2. Single-strand binding proteins (SSBs) coat the exposed single strands, preventing them from snapping back together or forming secondary structures like hairpins.

3. Topoisomerase (gyrase) works ahead of helicase to relieve the torsional strain that builds up as the helix unwinds. Without it, the DNA ahead of the fork would become impossibly overwound.

4. Primase synthesizes short RNA primers (about 8–12 nucleotides long) complementary to the template strand. These primers are necessary because DNA polymerase III cannot start a new strand from scratch; it can only add nucleotides to an existing 3' end.

5. DNA polymerase III extends from each primer, synthesizing new DNA in the 5' to 3' direction only. This creates an asymmetry at the fork:

   • Leading strand: The template runs 3' to 5', so Pol III can follow the fork continuously with a single primer.
   • Lagging strand: The template runs 5' to 3', so Pol III must work away from the fork in short segments called Okazaki fragments (roughly 1,000–2,000 nucleotides each). Each fragment needs its own RNA primer.

6. DNA polymerase I removes the RNA primers and replaces them with DNA nucleotides, filling the gaps.

7. DNA ligase seals the remaining nicks by forming phosphodiester bonds between adjacent Okazaki fragments, producing a continuous strand.

3. Termination

• The two replication forks eventually meet at the termination region on the opposite side of the circular chromosome.
• Specific termination (Ter) sequences and Tus proteins help stall the forks so they don't overshoot.
• Topoisomerases resolve any remaining supercoiling or interlinking of the two daughter chromosomes so they can be separated during cell division.

Key Enzymes in DNA Replication

Why DNA Polymerase Needs a Primer

This is a point that trips students up. DNA polymerase III is powerful, but it has a limitation: it can only add nucleotides to an existing strand. It cannot place the very first nucleotide on a bare template. That's why primase must lay down a short RNA primer first. Once that 3'-OH end exists, Pol III takes over. Later, Pol I swaps the RNA for DNA so the final product is pure DNA.
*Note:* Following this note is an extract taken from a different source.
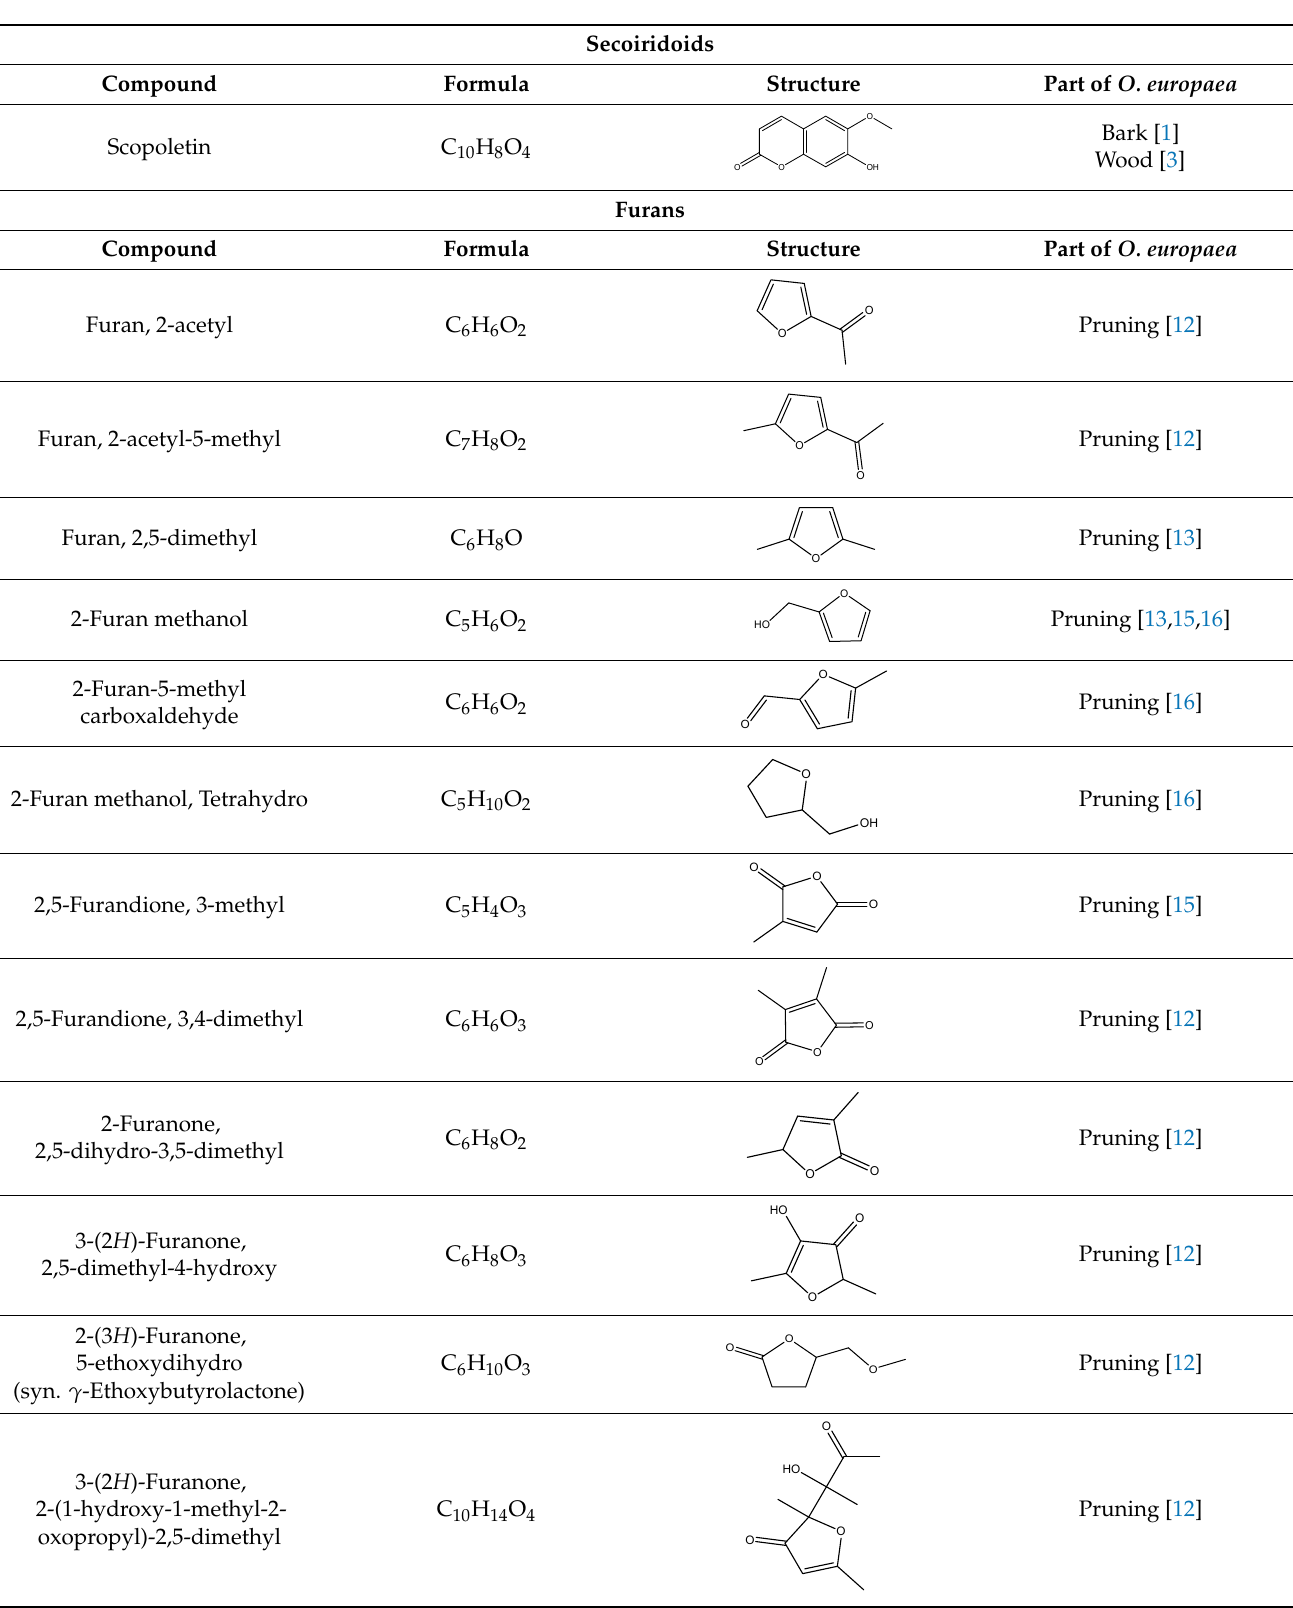
Table 1. Cont. Secoiridoids Formula Structure Part of O. europaea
Leading vs. Lagging Strand

The antiparallel nature of DNA forces replication to work differently on each strand:

• Leading strand: Synthesized continuously toward the fork. Only one primer is needed. This is the simpler side.
• Lagging strand: Synthesized in pieces (Okazaki fragments) moving away from the fork. Each fragment requires a separate primer, and DNA ligase must stitch them together afterward.